URAIAN TUGAS -> Dalam teks tentang kepemimpinan dan divestasi, istilah apa yang dipakai untuk keadaan ketika pemerintah atau unit usahanya terjebak rasa takut melakukan breakthrough?

POTONGAN DOKUMEN ->
§
Terkait dengan kebijakan divestasi pun dibutuhkan penegasan. Hal itu agar masyarakat tidak semakin mudah terbawa isu yang simpang siur sehingga nanti kita lagi-lagi akan terbelah dengan perbedaan pendapat. Apalagi dana yang digunakan untuk divestasi sangat besar meskipun (jika itu benar) asalnya bukan dari APBN murni, melainkan patungan dengan PT Inalum selaku BUMN di bidang pertambangan SDA.
Menjelang memasuki fase-fase puncak pemilihan presiden dan anggota legislatif pada 2019, kita perlu lebih berhati-hati sebelum menentukan pilihan siapa yang nantikan akan menjadi “wakil” kita. Kita tentu berharap agar orang-orang yang baik, cerdas, tangguh, dan adil menjadi pemimpin-pemimpin di pucuk kekuasaan.
Selain itu mereka juga harus berani mengutamakan kepentingan rakyatnya di atas kepentingan partai ataupun golongannya. Keberanian untuk berbuat baik (tanpa rasa takut akan kerugian atau tidak populer) tentu sangat diperlukan.
Pemimpin yang takut membuat keputusan (yang positif) akan menghambat laju pembangunan karena pemerintah atau unit usaha pemerintah di bawahnya bisa terjebak dengan “takut” untuk melakukan breakthrough dalam menjalankan bisnisnya (obsession of fear). Kita sangat membutuhkan gaya kepemimpinan yang lurus kepentingannya dan 100% memikirkan pembangunan bagi rakyatnya. Mereka perlu yakin bahwa peninggalan yang baik akan terus dikenang (legacy) dan bisa menjadi dasar kebijakan berikutnya sehingga dasar-dasar kebijakan perlu diawali niat yang tulus untuk membangun bangsanya, tidak hanya untuk kepentingan golongannya.
Kita juga perlu menyemangati agar para pemimpin kita pada saat ini dapat terus melakukan sesuatu yang baik tanpa perlu khawatir bahwa yang tidak puas akan selalu melawan atau protes. Tentunya perlu dibekali perencanaan pembangunan yang baik, sistem komunikasi yang efektif, dan kerangka kelembagaan yang efisien yang bersumber pada kepentingan masyarakat sebagai keutamaannya.
§
DATA YANG DIBERIKAN ->
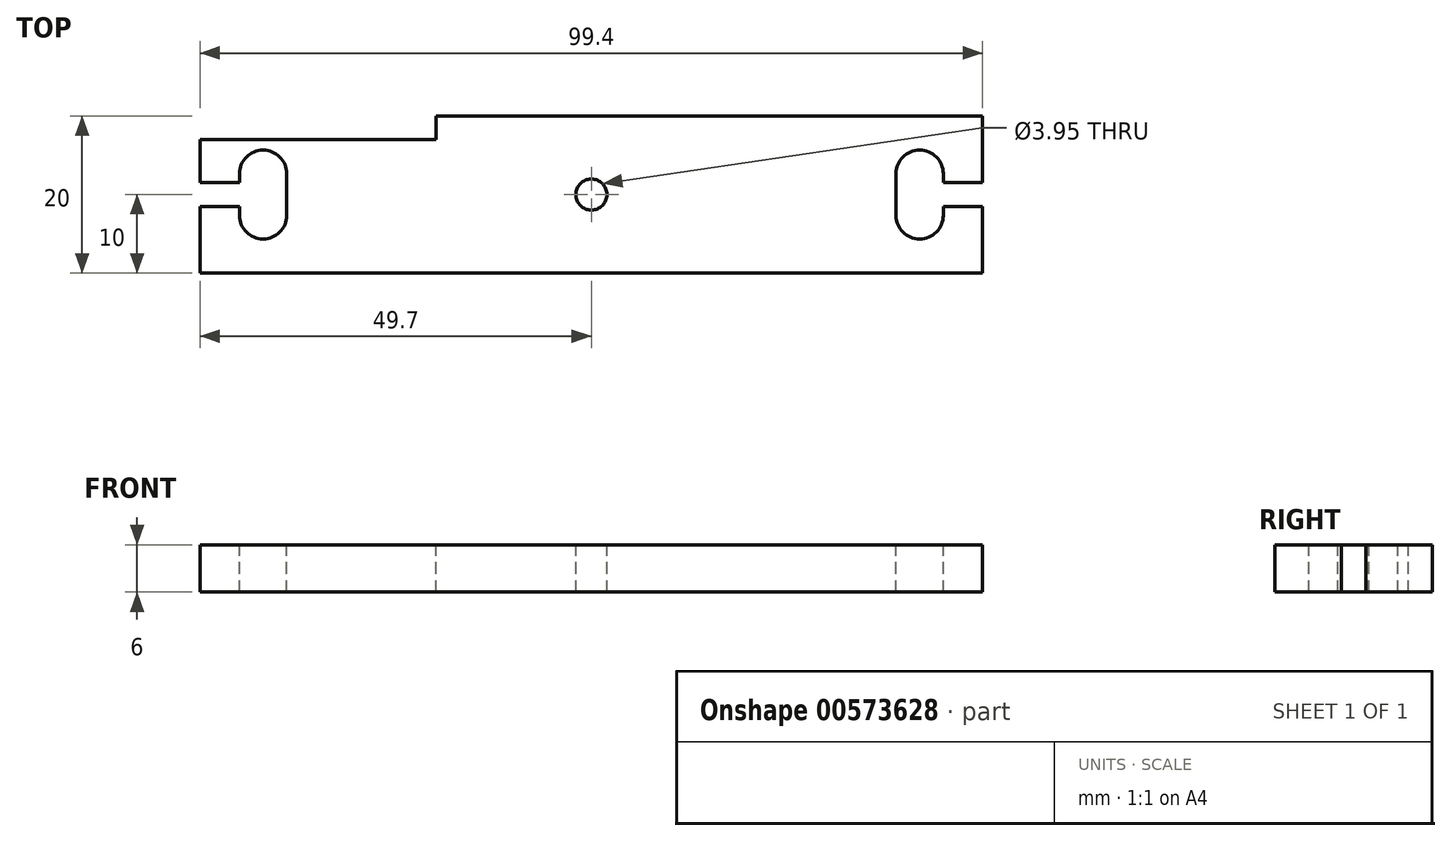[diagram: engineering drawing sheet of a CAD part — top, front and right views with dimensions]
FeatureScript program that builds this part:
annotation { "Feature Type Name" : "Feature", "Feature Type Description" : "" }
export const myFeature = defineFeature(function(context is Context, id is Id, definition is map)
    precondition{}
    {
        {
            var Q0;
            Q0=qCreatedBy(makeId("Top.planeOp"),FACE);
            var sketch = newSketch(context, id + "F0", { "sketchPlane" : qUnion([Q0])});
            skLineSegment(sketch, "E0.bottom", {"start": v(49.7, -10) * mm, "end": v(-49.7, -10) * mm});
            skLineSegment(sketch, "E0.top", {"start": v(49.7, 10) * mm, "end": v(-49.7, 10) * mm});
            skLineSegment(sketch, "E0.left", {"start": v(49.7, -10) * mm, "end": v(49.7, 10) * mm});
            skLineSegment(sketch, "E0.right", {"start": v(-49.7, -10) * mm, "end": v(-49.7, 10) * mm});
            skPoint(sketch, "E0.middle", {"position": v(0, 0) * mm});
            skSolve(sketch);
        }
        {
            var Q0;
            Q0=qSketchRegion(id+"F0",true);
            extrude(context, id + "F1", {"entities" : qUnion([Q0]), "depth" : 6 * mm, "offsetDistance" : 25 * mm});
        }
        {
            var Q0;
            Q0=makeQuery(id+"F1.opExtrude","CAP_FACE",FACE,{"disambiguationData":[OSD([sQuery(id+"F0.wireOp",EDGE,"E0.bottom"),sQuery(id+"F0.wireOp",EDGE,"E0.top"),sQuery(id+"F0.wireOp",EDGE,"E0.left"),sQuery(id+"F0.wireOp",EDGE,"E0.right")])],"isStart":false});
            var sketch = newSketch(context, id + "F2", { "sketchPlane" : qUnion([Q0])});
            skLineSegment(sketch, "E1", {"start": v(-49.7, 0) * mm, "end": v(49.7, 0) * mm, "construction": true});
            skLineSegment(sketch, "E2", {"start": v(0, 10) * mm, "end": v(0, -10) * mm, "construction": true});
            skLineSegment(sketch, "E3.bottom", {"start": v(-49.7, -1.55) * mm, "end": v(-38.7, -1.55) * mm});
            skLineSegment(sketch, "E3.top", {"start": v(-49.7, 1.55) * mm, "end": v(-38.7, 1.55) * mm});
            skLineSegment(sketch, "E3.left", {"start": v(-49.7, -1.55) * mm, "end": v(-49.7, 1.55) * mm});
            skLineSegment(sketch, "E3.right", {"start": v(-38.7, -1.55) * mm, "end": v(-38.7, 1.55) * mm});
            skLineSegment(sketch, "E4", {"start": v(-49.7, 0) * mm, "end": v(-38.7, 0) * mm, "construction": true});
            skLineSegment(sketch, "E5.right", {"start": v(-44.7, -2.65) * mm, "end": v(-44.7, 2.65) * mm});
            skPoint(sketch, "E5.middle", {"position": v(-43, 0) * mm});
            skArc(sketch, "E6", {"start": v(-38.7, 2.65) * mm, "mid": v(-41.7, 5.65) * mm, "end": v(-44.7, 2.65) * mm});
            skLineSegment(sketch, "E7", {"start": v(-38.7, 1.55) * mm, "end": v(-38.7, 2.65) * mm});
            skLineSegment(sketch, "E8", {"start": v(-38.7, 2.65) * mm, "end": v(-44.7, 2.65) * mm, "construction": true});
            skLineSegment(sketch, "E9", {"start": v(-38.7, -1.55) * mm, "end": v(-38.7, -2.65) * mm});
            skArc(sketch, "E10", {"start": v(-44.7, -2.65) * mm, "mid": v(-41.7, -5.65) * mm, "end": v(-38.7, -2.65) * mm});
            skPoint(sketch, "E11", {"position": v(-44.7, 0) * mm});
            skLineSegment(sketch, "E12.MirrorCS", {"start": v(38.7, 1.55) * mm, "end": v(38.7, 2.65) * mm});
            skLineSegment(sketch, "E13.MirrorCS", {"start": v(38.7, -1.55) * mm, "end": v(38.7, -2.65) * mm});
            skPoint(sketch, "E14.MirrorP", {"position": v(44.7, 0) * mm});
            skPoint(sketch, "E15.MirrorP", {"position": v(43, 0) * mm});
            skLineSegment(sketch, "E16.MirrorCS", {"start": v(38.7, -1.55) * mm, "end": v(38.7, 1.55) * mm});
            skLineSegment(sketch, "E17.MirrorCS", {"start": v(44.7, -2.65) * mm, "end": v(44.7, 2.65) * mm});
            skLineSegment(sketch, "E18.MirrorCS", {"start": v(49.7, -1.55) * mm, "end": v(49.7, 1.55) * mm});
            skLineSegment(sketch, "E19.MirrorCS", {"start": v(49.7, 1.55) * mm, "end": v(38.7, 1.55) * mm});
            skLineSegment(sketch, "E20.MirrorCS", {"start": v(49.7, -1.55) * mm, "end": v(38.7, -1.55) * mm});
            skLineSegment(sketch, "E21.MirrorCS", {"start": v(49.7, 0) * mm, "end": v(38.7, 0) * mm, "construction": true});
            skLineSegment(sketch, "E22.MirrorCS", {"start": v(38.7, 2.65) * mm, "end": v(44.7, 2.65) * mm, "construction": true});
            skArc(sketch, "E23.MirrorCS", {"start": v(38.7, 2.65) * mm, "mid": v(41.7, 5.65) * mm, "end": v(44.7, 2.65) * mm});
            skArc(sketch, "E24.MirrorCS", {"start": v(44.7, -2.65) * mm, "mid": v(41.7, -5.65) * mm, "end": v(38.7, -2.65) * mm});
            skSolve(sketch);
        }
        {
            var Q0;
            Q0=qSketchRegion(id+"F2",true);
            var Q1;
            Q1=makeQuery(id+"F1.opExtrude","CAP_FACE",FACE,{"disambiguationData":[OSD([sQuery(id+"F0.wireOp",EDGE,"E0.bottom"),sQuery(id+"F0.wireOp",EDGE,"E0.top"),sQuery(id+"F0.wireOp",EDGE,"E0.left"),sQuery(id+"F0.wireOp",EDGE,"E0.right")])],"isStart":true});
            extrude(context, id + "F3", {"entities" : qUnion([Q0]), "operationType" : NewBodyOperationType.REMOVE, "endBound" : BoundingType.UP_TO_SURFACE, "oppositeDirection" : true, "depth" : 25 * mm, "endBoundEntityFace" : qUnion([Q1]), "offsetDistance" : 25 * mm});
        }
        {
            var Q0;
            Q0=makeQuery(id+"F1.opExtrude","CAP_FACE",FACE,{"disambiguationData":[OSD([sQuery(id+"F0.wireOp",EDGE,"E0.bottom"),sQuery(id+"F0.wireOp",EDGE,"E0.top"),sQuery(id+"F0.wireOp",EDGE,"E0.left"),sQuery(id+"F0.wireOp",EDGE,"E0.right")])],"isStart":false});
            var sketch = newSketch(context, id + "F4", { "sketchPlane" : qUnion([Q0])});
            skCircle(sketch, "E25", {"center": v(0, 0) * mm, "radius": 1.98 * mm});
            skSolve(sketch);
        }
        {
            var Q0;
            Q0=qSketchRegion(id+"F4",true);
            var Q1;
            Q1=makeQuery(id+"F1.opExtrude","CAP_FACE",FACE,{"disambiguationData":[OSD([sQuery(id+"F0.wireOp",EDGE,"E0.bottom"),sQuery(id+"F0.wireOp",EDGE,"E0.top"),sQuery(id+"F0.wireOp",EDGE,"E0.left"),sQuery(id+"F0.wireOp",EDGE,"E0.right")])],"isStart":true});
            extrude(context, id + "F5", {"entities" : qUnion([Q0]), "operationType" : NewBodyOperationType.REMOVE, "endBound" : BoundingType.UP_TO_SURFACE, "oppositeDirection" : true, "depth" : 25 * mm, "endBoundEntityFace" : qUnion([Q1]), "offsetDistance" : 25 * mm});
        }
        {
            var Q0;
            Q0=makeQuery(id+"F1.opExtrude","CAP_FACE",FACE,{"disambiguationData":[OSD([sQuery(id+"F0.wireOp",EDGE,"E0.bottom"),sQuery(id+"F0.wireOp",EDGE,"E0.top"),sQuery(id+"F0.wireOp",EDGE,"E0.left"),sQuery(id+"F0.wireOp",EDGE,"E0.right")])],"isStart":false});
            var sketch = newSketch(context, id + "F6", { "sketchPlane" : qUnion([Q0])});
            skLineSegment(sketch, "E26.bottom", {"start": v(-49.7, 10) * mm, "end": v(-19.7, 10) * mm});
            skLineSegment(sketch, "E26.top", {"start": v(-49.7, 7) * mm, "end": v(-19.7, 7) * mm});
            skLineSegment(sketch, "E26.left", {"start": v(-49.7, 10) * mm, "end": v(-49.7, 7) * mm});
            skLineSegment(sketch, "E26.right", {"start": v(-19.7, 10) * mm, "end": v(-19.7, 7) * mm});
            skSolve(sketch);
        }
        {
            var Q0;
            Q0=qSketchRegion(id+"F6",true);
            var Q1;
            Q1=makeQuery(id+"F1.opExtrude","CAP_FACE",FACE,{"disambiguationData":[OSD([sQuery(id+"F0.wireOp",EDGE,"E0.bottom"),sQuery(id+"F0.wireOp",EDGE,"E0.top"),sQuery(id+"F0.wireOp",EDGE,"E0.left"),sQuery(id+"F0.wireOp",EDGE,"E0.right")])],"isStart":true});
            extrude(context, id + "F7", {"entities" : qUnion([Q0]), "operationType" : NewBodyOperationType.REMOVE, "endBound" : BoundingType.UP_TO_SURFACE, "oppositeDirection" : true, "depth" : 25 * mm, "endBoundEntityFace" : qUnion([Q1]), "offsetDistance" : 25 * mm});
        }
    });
§
HASIL TUGAS -> Obsession of fear.